A fortified version of STUN, called TURN (Traversal Using Relay NAT, [27]), was proposed to conquer the constraints of the symmetric NAT type. It uses an external server (TURN server) to relay the packets into a NAT. An internal user may request the TURN server to allocate a pair of transport addresses on the TURN server; one is used as user's destination RTP transport address, and the other is used as a relay transport address that the user host creates an outbound connection to it and receives inbound RTP packets from it.

Hereafter, the TURN server receives the inbound RTP packets coming into the destination port and pushes them out of the relay port into the NAT.

In STUN and TURN, though NATs remain intact, the user agent program should be STUN/TURN enabled and turn off the silence suppression to keep the port binding on NATs.

This requires changes to the VoIP application software.

2.2.4 Locating a VoIP user inside a NAT

To allow inbound calls, internal users are required to register at a registrar (such as SIP Registrar or SIP Proxy) with routable addresses, so that they can be located. J. Rosenberg et al.

[28] suggested employing a STUN server to learn an external signaling address from the outbound REGISTER message out of a NAT as a contact address for call parties. Once the external signaling port binding on the NAT is created, a keep-alive packet should be periodically sent, or the signaling address may expire. Thus, an inbound call request can go through the NAT to the internal user.

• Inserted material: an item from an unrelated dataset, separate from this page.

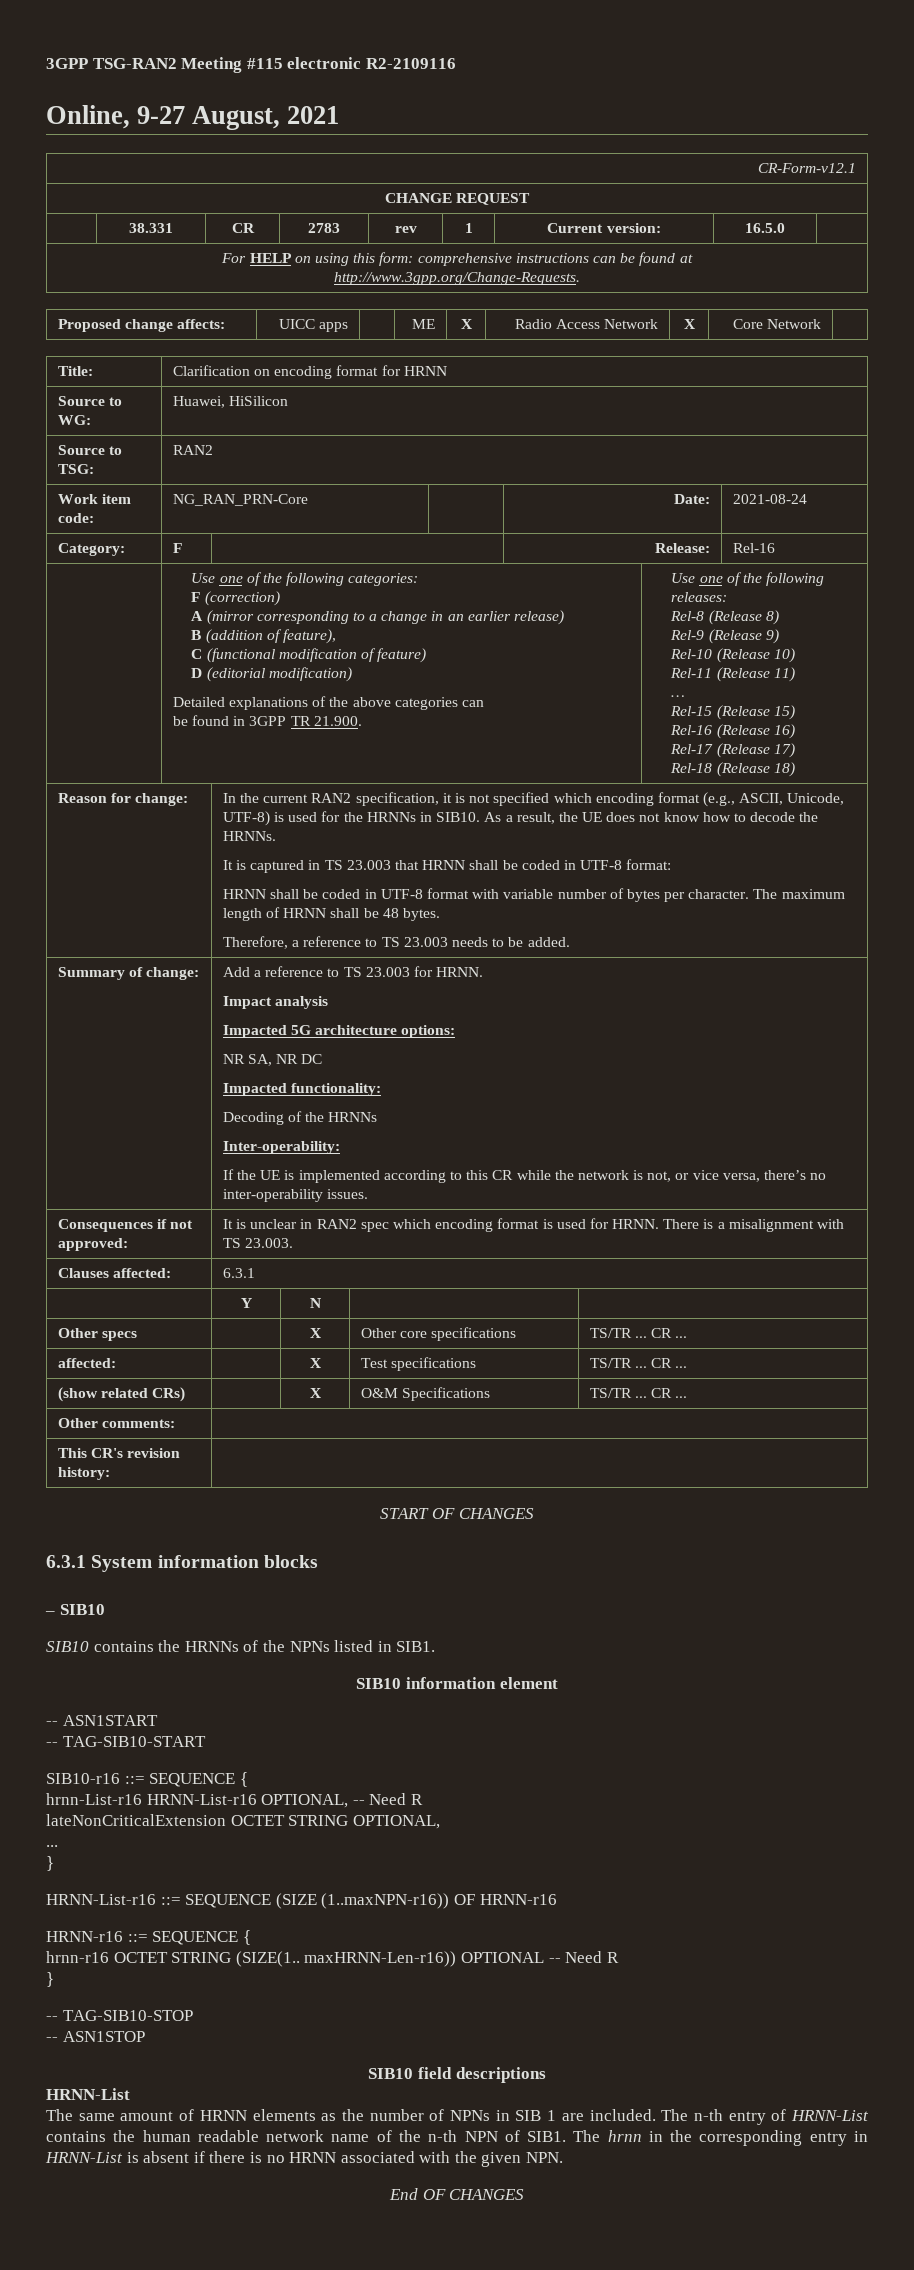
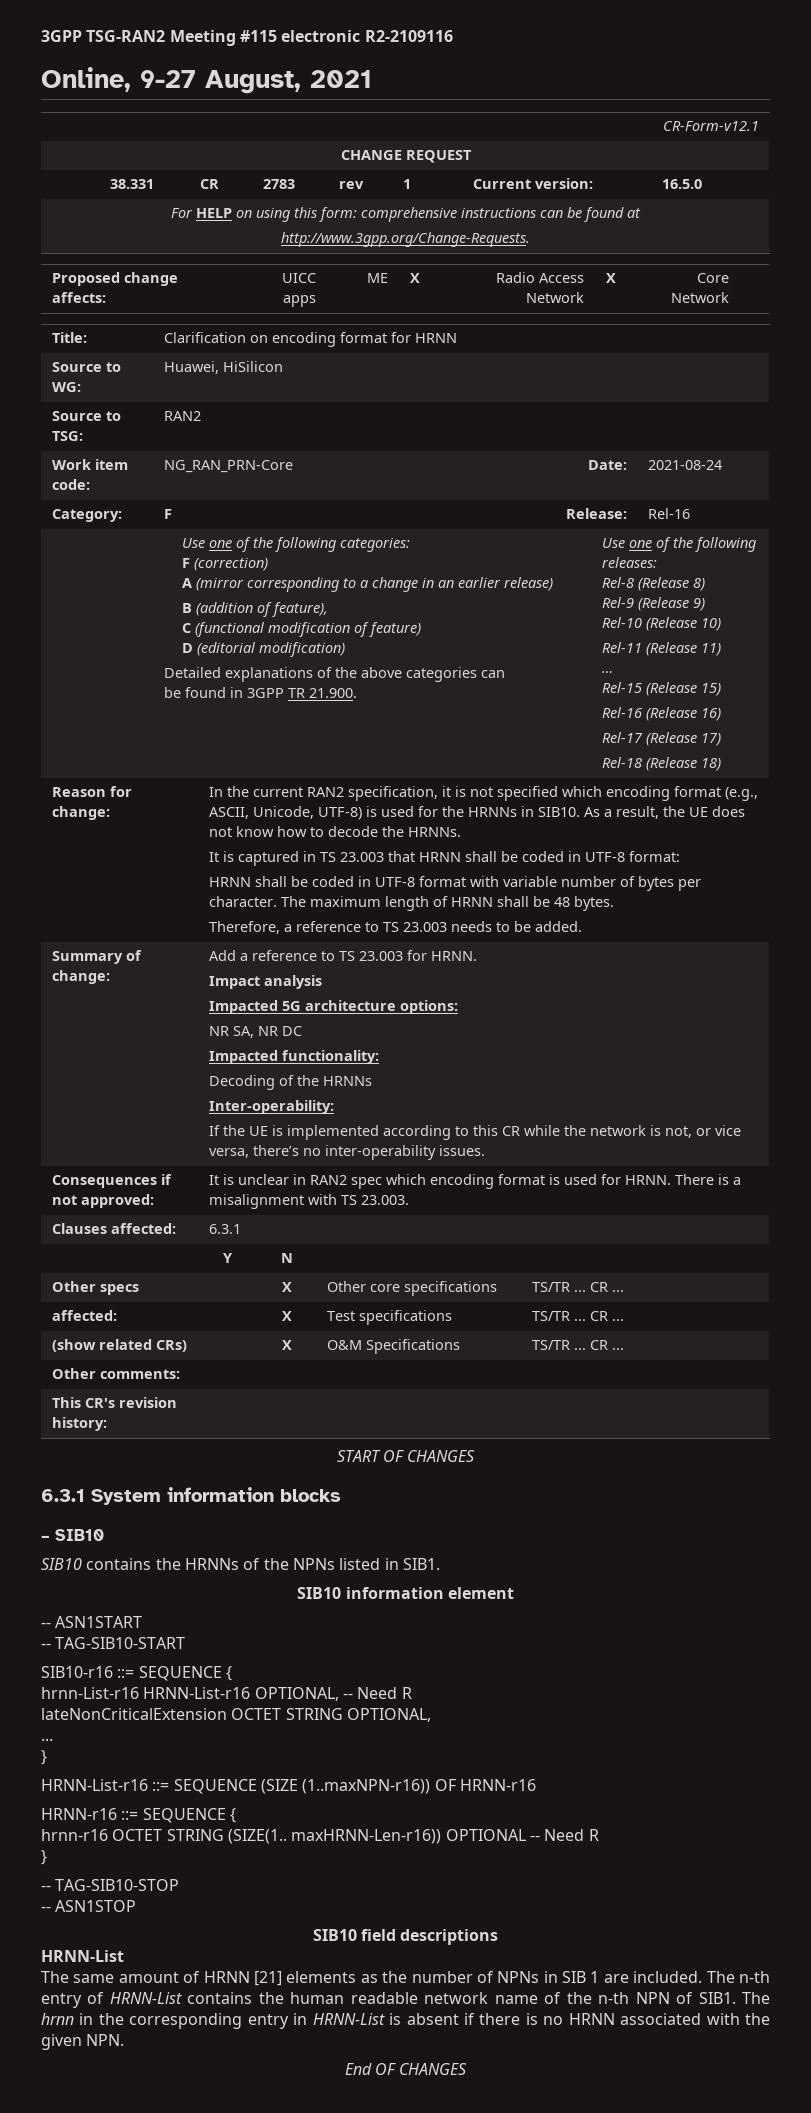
(247, 2115) none -> [253,1971,282,1986] [21]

Unfortunately, not only lots of keep-alive traffic is brought in, but also this external signaling address is not worked for the internal user within a symmetric NAT due to the stern restrictions.

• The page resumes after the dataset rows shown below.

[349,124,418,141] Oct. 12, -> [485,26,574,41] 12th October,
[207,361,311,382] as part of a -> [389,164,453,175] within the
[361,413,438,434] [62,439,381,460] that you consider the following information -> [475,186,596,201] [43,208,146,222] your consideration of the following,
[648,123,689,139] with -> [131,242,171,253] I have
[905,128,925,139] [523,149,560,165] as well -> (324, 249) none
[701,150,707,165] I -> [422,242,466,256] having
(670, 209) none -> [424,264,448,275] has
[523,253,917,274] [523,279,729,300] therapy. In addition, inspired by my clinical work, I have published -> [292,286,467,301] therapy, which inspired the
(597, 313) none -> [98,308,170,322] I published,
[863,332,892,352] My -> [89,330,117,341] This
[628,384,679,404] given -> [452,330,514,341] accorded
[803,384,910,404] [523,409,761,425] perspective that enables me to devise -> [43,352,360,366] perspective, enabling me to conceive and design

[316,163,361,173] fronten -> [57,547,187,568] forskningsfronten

Davies et al. [29] mandated a SIP proxy (a TURN-like server) to allocate transport addresses for relaying both signaling and RTP packets into a NAT. They also introduced a proxy interface agent (PIA) inside a NAT to intervene the call establishment between internal users and the SIP proxy. Internal users consider as if they are communicating with the PIA.

The PIA acts on behalf of one or more internal users and establishes calls with the external users. As a result, inbound RTP packets from an external user are first sent to the SIP proxy, then relayed via the NAT to the PIA, and finally delivered to the internal user. Meanwhile, outbound RTP packets also follow the same way in the reverse direction. A notable drawback is the performance deterioration due to an additional hop-count of the RTP packets via the PIA.

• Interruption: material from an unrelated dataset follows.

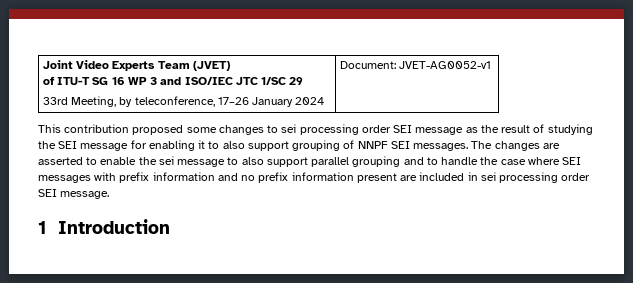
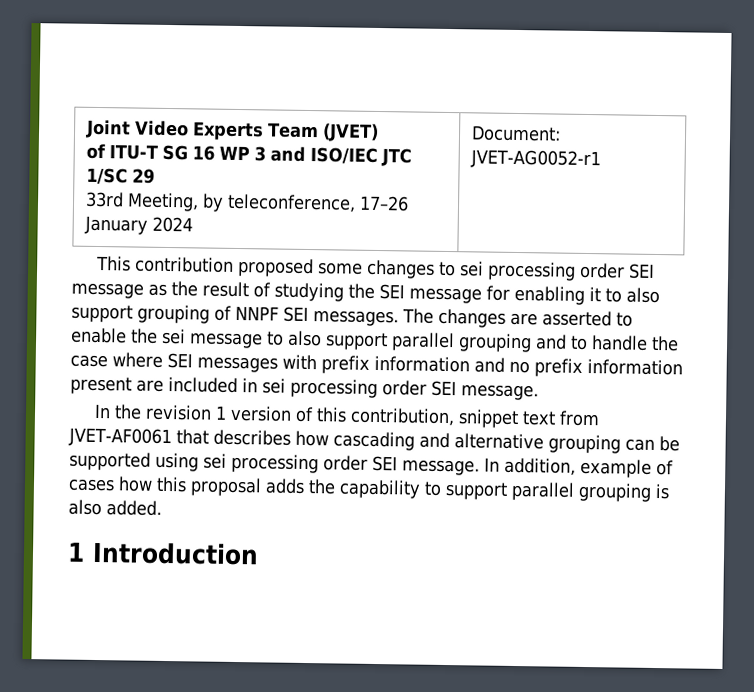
[399,61,492,69] JVET-AG0052-v1 -> [470,149,602,170] JVET-AG0052-r1
(110, 195) none -> [93,403,600,429] [68,427,680,454] [69,451,674,478] [68,476,670,502] [68,499,162,516] // In the revision 1 version of this contribution, snippet text from JVET-AF0061 that describes how cascading and alternative grouping can be supported using sei processing order SEI message. In addition, example of cases how this proposal adds the capability to support parallel grouping is also added.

Sen proposed another solution that made changes to the SIP protocol [30]. First, a Behind-NAT tag is added to the REGISTER message indicating a user is behind a NAT. If the tag is set, the SIP proxy should take the source IP address of the REGISTER packet as the user' public address rather than the address specified in the message body. Second, a SIP PING message is introduced for the purpose of keeping the communication path alive between the internal user and the external SIP proxy. Thus, an inbound call request can be delivered to the internal user.

Sen's method does not need a broker to setup a call. Obviously, an internal user takes care of the NAT traversal problem. The internal user must use symmetric RTP, which sends and receives RTP packets at the same port, and acquire a relay transport address from the media proxy as its source and destination RTP connection. That is to say, the internal user sends RTP packets through a NAT to the media proxy, and then the media proxy relays those packets to the other call party. The symmetric RTP benefits inbound packets to travel into a NAT because the outbound packets have created a port binding for them.

The above solutions somehow change the user agent software, the signal proxy, NAT, or all of them, and mandate the coexistence of a signal proxy. Some even alters the protocol.

Since those programs and servers are the productions of some companies and may be difficult to be modified at our wish, it seems impractical to implement those solutions in the near future.